Page-level text extractions
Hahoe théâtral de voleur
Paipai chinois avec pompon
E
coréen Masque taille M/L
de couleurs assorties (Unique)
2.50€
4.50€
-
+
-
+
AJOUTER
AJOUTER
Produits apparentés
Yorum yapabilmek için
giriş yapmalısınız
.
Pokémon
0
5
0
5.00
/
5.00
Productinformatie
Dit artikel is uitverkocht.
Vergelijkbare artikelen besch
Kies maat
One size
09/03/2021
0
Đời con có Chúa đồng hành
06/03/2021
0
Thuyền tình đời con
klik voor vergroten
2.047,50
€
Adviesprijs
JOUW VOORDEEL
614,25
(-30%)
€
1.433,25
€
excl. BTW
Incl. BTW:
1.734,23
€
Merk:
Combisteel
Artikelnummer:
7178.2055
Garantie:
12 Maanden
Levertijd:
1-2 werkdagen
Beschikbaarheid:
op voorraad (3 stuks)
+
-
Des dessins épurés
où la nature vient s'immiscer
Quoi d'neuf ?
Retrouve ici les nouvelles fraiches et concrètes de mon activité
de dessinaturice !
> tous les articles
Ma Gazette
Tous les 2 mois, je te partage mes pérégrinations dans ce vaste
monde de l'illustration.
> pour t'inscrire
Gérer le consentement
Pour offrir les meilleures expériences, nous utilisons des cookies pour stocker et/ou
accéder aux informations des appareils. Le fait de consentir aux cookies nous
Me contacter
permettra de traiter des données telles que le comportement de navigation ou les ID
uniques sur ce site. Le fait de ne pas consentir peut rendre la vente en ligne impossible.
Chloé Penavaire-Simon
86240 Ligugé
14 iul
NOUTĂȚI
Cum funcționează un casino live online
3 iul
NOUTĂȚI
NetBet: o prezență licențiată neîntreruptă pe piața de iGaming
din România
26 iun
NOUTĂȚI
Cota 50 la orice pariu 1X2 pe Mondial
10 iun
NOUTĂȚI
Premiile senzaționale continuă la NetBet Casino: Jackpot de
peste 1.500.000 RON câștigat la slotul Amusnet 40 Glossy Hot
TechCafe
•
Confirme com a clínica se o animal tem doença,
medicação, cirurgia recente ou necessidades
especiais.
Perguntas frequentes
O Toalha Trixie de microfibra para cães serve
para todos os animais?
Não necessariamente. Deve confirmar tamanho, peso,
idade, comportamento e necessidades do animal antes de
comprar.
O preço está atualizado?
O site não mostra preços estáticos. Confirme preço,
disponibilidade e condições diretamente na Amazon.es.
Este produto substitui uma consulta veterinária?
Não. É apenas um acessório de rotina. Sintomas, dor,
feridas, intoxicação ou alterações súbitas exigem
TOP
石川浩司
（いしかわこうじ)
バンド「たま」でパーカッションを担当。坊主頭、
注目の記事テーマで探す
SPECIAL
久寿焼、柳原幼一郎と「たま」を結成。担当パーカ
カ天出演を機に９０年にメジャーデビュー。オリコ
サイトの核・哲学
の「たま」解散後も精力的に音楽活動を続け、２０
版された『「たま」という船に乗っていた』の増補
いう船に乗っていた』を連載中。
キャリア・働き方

WORK ORDER
All the records shown above need to be given again exactly.

COMPLETED EXERCISE
Hahoe théâtral de voleur
Paipai chinois avec pompon
E
coréen Masque taille M/L
de couleurs assorties (Unique)
2.50€
4.50€
-
+
-
+
AJOUTER
AJOUTER
Produits apparentés
Yorum yapabilmek için
giriş yapmalısınız
.
Pokémon
0
5
0
5.00
/
5.00
Productinformatie
Dit artikel is uitverkocht.
Vergelijkbare artikelen besch
Kies maat
One size
09/03/2021
0
Đời con có Chúa đồng hành
06/03/2021
0
Thuyền tình đời con
klik voor vergroten
2.047,50
€
Adviesprijs
JOUW VOORDEEL
614,25
(-30%)
€
1.433,25
€
excl. BTW
Incl. BTW:
1.734,23
€
Merk:
Combisteel
Artikelnummer:
7178.2055
Garantie:
12 Maanden
Levertijd:
1-2 werkdagen
Beschikbaarheid:
op voorraad (3 stuks)
+
-
Des dessins épurés
où la nature vient s'immiscer
Quoi d'neuf ?
Retrouve ici les nouvelles fraiches et concrètes de mon activité
de dessinaturice !
> tous les articles
Ma Gazette
Tous les 2 mois, je te partage mes pérégrinations dans ce vaste
monde de l'illustration.
> pour t'inscrire
Gérer le consentement
Pour offrir les meilleures expériences, nous utilisons des cookies pour stocker et/ou
accéder aux informations des appareils. Le fait de consentir aux cookies nous
Me contacter
permettra de traiter des données telles que le comportement de navigation ou les ID
uniques sur ce site. Le fait de ne pas consentir peut rendre la vente en ligne impossible.
Chloé Penavaire-Simon
86240 Ligugé
14 iul
NOUTĂȚI
Cum funcționează un casino live online
3 iul
NOUTĂȚI
NetBet: o prezență licențiată neîntreruptă pe piața de iGaming
din România
26 iun
NOUTĂȚI
Cota 50 la orice pariu 1X2 pe Mondial
10 iun
NOUTĂȚI
Premiile senzaționale continuă la NetBet Casino: Jackpot de
peste 1.500.000 RON câștigat la slotul Amusnet 40 Glossy Hot
TechCafe
•
Confirme com a clínica se o animal tem doença,
medicação, cirurgia recente ou necessidades
especiais.
Perguntas frequentes
O Toalha Trixie de microfibra para cães serve
para todos os animais?
Não necessariamente. Deve confirmar tamanho, peso,
idade, comportamento e necessidades do animal antes de
comprar.
O preço está atualizado?
O site não mostra preços estáticos. Confirme preço,
disponibilidade e condições diretamente na Amazon.es.
Este produto substitui uma consulta veterinária?
Não. É apenas um acessório de rotina. Sintomas, dor,
feridas, intoxicação ou alterações súbitas exigem
TOP
石川浩司
（いしかわこうじ)
バンド「たま」でパーカッションを担当。坊主頭、
注目の記事テーマで探す
SPECIAL
久寿焼、柳原幼一郎と「たま」を結成。担当パーカ
カ天出演を機に９０年にメジャーデビュー。オリコ
サイトの核・哲学
の「たま」解散後も精力的に音楽活動を続け、２０
版された『「たま」という船に乗っていた』の増補
いう船に乗っていた』を連載中。
キャリア・働き方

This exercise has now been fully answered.